Problem: Return the records exactly as they are.

** Opening Given data block **

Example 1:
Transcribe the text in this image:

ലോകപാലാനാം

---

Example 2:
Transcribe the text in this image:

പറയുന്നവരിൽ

** Closing Given data block **

Answer to the problem:
Example 1:
Transcribe the text in this image:

ലോകപാലാനാം

---

Example 2:
Transcribe the text in this image:

പറയുന്നവരിൽ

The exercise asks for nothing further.